Consider a program that reads a CSV file of student grades, calculates each student's average, determines letter grades, and prints a formatted report. You *could* write this as 80 lines in a single block. But if the averaging logic has a bug, you have to read through file-parsing and formatting code to find it. If you later need to calculate averages for a different file format, you cannot reuse anything. Decomposition means identifying the distinct sub-tasks — parsing the file, computing averages, converting to letter grades, formatting output — and making each one a function. Each function takes inputs, produces outputs, and does one clearly defined thing.

The guiding principle is single responsibility: a function should have one reason to exist and one reason to change. `calculate_average(scores)` takes a list of numbers and returns their mean. It does not know about files, letter grades, or formatting — those are other functions' jobs. This separation makes each function easy to test in isolation: you can verify `calculate_average([90, 80, 70])` returns `80.0` without setting up any files. It also makes the top-level code read like an outline of the solution: `scores = parse_file(path)`, `averages = [calculate_average(s) for s in scores]`, `grades = [to_letter(a) for a in averages]`, `print_report(grades)`. Someone reading this can understand the program's structure in seconds.
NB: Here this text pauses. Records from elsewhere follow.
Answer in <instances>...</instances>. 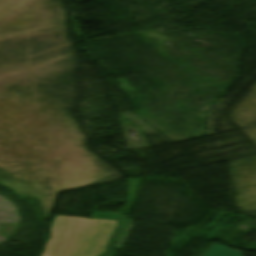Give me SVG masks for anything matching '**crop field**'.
<instances>
[{"label":"crop field","mask_w":256,"mask_h":256,"mask_svg":"<svg viewBox=\"0 0 256 256\" xmlns=\"http://www.w3.org/2000/svg\"><path fill=\"white\" fill-rule=\"evenodd\" d=\"M118 221L58 216L41 256H101Z\"/></svg>","instance_id":"1"},{"label":"crop field","mask_w":256,"mask_h":256,"mask_svg":"<svg viewBox=\"0 0 256 256\" xmlns=\"http://www.w3.org/2000/svg\"><path fill=\"white\" fill-rule=\"evenodd\" d=\"M202 256H242V253L214 243Z\"/></svg>","instance_id":"2"}]
</instances>
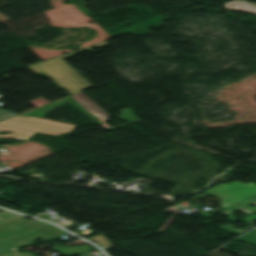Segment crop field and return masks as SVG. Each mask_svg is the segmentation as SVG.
<instances>
[{"instance_id":"crop-field-1","label":"crop field","mask_w":256,"mask_h":256,"mask_svg":"<svg viewBox=\"0 0 256 256\" xmlns=\"http://www.w3.org/2000/svg\"><path fill=\"white\" fill-rule=\"evenodd\" d=\"M62 232L48 223L22 218L0 226V252L29 244L34 238H48Z\"/></svg>"},{"instance_id":"crop-field-2","label":"crop field","mask_w":256,"mask_h":256,"mask_svg":"<svg viewBox=\"0 0 256 256\" xmlns=\"http://www.w3.org/2000/svg\"><path fill=\"white\" fill-rule=\"evenodd\" d=\"M103 44H106V42L103 41L98 44L86 47L84 49L72 52L64 56L28 66V68L37 74L50 77L64 91H66L69 95H71L73 93L80 92L87 88H90L92 87V85L88 83L82 76H80L74 69H72L61 58L97 47Z\"/></svg>"},{"instance_id":"crop-field-3","label":"crop field","mask_w":256,"mask_h":256,"mask_svg":"<svg viewBox=\"0 0 256 256\" xmlns=\"http://www.w3.org/2000/svg\"><path fill=\"white\" fill-rule=\"evenodd\" d=\"M256 183L247 184L234 182L231 184H218L204 192L216 195L221 198V204L224 212L229 216V220H235L232 212L235 210H243L249 214L256 211V207L251 208L247 205H256Z\"/></svg>"},{"instance_id":"crop-field-4","label":"crop field","mask_w":256,"mask_h":256,"mask_svg":"<svg viewBox=\"0 0 256 256\" xmlns=\"http://www.w3.org/2000/svg\"><path fill=\"white\" fill-rule=\"evenodd\" d=\"M76 125L57 122L53 120L17 116L0 123V131L15 132L1 136L2 138L14 137L26 140L35 131L58 135L72 130Z\"/></svg>"},{"instance_id":"crop-field-5","label":"crop field","mask_w":256,"mask_h":256,"mask_svg":"<svg viewBox=\"0 0 256 256\" xmlns=\"http://www.w3.org/2000/svg\"><path fill=\"white\" fill-rule=\"evenodd\" d=\"M83 108H85L90 114L94 115L99 121L102 122V126L109 127L105 122L108 121L106 118L109 117L98 105H96L88 96L84 93H76L71 95Z\"/></svg>"},{"instance_id":"crop-field-6","label":"crop field","mask_w":256,"mask_h":256,"mask_svg":"<svg viewBox=\"0 0 256 256\" xmlns=\"http://www.w3.org/2000/svg\"><path fill=\"white\" fill-rule=\"evenodd\" d=\"M237 1H239V0H237ZM237 1L233 0V1L225 3L223 5L227 9L246 11V12H251V13H255L256 14V6H253V5H256V4L249 5V4H252V3L245 4V3H248V2L241 3V2H244V1H241V2H237ZM229 5H232V7H229Z\"/></svg>"},{"instance_id":"crop-field-7","label":"crop field","mask_w":256,"mask_h":256,"mask_svg":"<svg viewBox=\"0 0 256 256\" xmlns=\"http://www.w3.org/2000/svg\"><path fill=\"white\" fill-rule=\"evenodd\" d=\"M52 249L60 252L61 254H74V253H81L84 250H90L88 245L85 246H77V247H52Z\"/></svg>"},{"instance_id":"crop-field-8","label":"crop field","mask_w":256,"mask_h":256,"mask_svg":"<svg viewBox=\"0 0 256 256\" xmlns=\"http://www.w3.org/2000/svg\"><path fill=\"white\" fill-rule=\"evenodd\" d=\"M254 220H256V215H255V214H252V215H250V216L244 218V221H246V222H248V223L251 224V226L248 227L246 230H239V229H237V228H233V226H232V225H229V224L226 225V226H223V227H219V228L240 235V234H242L243 232H245V231H247L248 229H250L251 227H253V225H252L251 222L254 221Z\"/></svg>"},{"instance_id":"crop-field-9","label":"crop field","mask_w":256,"mask_h":256,"mask_svg":"<svg viewBox=\"0 0 256 256\" xmlns=\"http://www.w3.org/2000/svg\"><path fill=\"white\" fill-rule=\"evenodd\" d=\"M19 218H22V216L5 211L0 214V225L19 219Z\"/></svg>"},{"instance_id":"crop-field-10","label":"crop field","mask_w":256,"mask_h":256,"mask_svg":"<svg viewBox=\"0 0 256 256\" xmlns=\"http://www.w3.org/2000/svg\"><path fill=\"white\" fill-rule=\"evenodd\" d=\"M175 208H178V206H176V207L171 206V207L165 209V212H175L176 214L173 215L172 217H170V218L163 224V226H162L157 232H162L163 229H164L168 224H170V223L173 221L174 217L180 214V212L174 210Z\"/></svg>"},{"instance_id":"crop-field-11","label":"crop field","mask_w":256,"mask_h":256,"mask_svg":"<svg viewBox=\"0 0 256 256\" xmlns=\"http://www.w3.org/2000/svg\"><path fill=\"white\" fill-rule=\"evenodd\" d=\"M16 113L0 110V122L16 116Z\"/></svg>"},{"instance_id":"crop-field-12","label":"crop field","mask_w":256,"mask_h":256,"mask_svg":"<svg viewBox=\"0 0 256 256\" xmlns=\"http://www.w3.org/2000/svg\"><path fill=\"white\" fill-rule=\"evenodd\" d=\"M28 103H30L33 106L37 107V106H40L42 104L48 103V101L43 99V98H39V99H35V100H32V101H28Z\"/></svg>"},{"instance_id":"crop-field-13","label":"crop field","mask_w":256,"mask_h":256,"mask_svg":"<svg viewBox=\"0 0 256 256\" xmlns=\"http://www.w3.org/2000/svg\"><path fill=\"white\" fill-rule=\"evenodd\" d=\"M0 256H30V253L20 254L18 251L13 250V251L1 254Z\"/></svg>"},{"instance_id":"crop-field-14","label":"crop field","mask_w":256,"mask_h":256,"mask_svg":"<svg viewBox=\"0 0 256 256\" xmlns=\"http://www.w3.org/2000/svg\"><path fill=\"white\" fill-rule=\"evenodd\" d=\"M205 195H207V193H204V194H202V195H195V196H193V198H194L193 200L197 199V198L200 197V196H205ZM193 200H192V201H193Z\"/></svg>"},{"instance_id":"crop-field-15","label":"crop field","mask_w":256,"mask_h":256,"mask_svg":"<svg viewBox=\"0 0 256 256\" xmlns=\"http://www.w3.org/2000/svg\"><path fill=\"white\" fill-rule=\"evenodd\" d=\"M199 214H201V215H205V216H210V214L202 213V212H200Z\"/></svg>"}]
</instances>
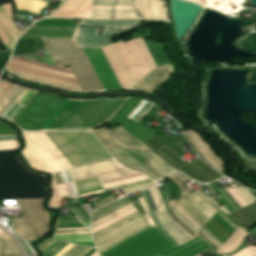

A practical heuristic for when to extract a function: if you find yourself writing a comment like "now calculate the average" before a block of code, that block probably wants to be a function *named* `calculate_average`, eliminating the need for the comment. Similarly, if the same logic appears in two places, extract it — not primarily to save lines, but to ensure that fixing a bug in one place fixes it everywhere. Start with the whole problem, identify 3–5 natural sub-tasks, write a function for each, and compose them in a main flow. This top-down decomposition is one of the most transferable skills in programming, applicable in every language and at every scale.